Binbir çeşit yalan, hile, sahte delil sizler tarafından yazılıp çizildi. Bütün topluma karşı yürütülen psikolojik savaşın en önemli unsuru oldunuz. Kamuoyunu yalanlarınızla yönlendirdiniz. Size karşı çıkan herkesi darbeci olmakla suçladınız.
Sizin hazırladığınız ortamlarda, hukuk tarihine geçen hukuksuzluk davaları açıldı. Yüzlerce insan işinden gücünden, mesleğinden oldu.
Yüzlerce aile yıllarca hapishane kapılarına taşındı. Aralarında kardeşim Yarbay Ali Tatar, Murat Özenalp, Berk Erdem, Kuddusi Okkır, Türkan Saylam, İlhan Selçuk’un da olduğu bir çok suçsuz günahsız insan yaşamlarını kaybetti.

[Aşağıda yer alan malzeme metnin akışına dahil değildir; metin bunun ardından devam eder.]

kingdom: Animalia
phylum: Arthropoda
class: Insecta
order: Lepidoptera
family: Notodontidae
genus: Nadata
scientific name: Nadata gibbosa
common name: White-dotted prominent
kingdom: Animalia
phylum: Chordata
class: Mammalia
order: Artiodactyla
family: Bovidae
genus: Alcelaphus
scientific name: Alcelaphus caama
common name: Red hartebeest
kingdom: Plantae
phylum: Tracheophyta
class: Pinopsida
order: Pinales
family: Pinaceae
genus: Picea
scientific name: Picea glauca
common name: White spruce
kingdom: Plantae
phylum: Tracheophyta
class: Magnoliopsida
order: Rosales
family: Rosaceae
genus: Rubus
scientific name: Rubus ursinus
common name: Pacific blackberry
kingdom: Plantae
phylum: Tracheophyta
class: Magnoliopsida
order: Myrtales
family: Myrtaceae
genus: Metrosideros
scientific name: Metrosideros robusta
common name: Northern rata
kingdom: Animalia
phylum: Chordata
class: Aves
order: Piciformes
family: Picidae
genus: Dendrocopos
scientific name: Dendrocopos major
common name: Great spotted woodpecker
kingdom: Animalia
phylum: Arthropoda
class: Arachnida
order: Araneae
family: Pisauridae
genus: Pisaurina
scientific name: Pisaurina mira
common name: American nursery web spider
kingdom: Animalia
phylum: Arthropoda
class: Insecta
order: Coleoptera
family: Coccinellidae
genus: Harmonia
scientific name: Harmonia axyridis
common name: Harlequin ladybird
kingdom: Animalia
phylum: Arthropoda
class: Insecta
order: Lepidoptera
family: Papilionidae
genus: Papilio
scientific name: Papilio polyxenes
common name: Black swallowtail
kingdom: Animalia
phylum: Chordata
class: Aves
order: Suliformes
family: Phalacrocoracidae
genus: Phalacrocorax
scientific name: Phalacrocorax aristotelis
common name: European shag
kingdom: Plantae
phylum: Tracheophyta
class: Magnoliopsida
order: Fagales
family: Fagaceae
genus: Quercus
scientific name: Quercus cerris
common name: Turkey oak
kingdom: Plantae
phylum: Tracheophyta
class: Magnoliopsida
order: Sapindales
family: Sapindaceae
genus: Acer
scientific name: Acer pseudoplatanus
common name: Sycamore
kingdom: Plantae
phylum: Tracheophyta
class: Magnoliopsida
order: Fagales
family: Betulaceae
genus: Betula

Sayenizde adalet mekanizmasına, hukuka olan az buçuk güven de sıfırlandı. Herkesin istenirse bir nedenle tutuklanabileceği algısı tüm topluma yayıldı.
Tüm bu yaşanan acılara gözlerinizi kapattınız. Yarattığınız cehennemde atılan çığlıklara kulaklarınızı tıkadınız.
Gazeteciden biz, sadece gerçeği savunmasını bekleriz. Yeter ki, gazeteci gerçeği ortaya çıkarmak için çalışsın. Yeter ki, önüne gelen belgenin bilginin arkasına baksın. Onu bilimsel şüphe ile sorgulasın. Gerçek bazen birilerine acı verebilir, ama bu acı zamanla anlaşılır, kabullenilir. Fakat yalanla, hileyle, kumpasla can yakılmışsa, kan dökülmüşse, açılan yaralar kapanmaz. Adalet arar durur. Eninde sonunda bu acılara sebep olanların yakasına yapışır kalır. Tıpkı şimdi senin yakana yapıştığı gibi Ahmet Altan.
Sen yazdıklarınla, yazdırdıklarınla yaşadıklarımızdan bir dönemin en önemli sorumlularından birisin Ahmet Altan. Bundan kurtulamazsın.
Sabırla hukuk arayışımızı sürdürüyoruz. Adaletin tecelli etmesini bekliyoruz. Bu gün bile çeşitli makamlardan yapılan kabalıklara, yazılan yalanlara “itle bir çuvala girmeme” adına yutkunup geçiyoruz. Ama senin yalanda ısrarın ve bunu diklenerek dillendirmen artık insanlığa karşı suç niteliğine bürünmeye başladı.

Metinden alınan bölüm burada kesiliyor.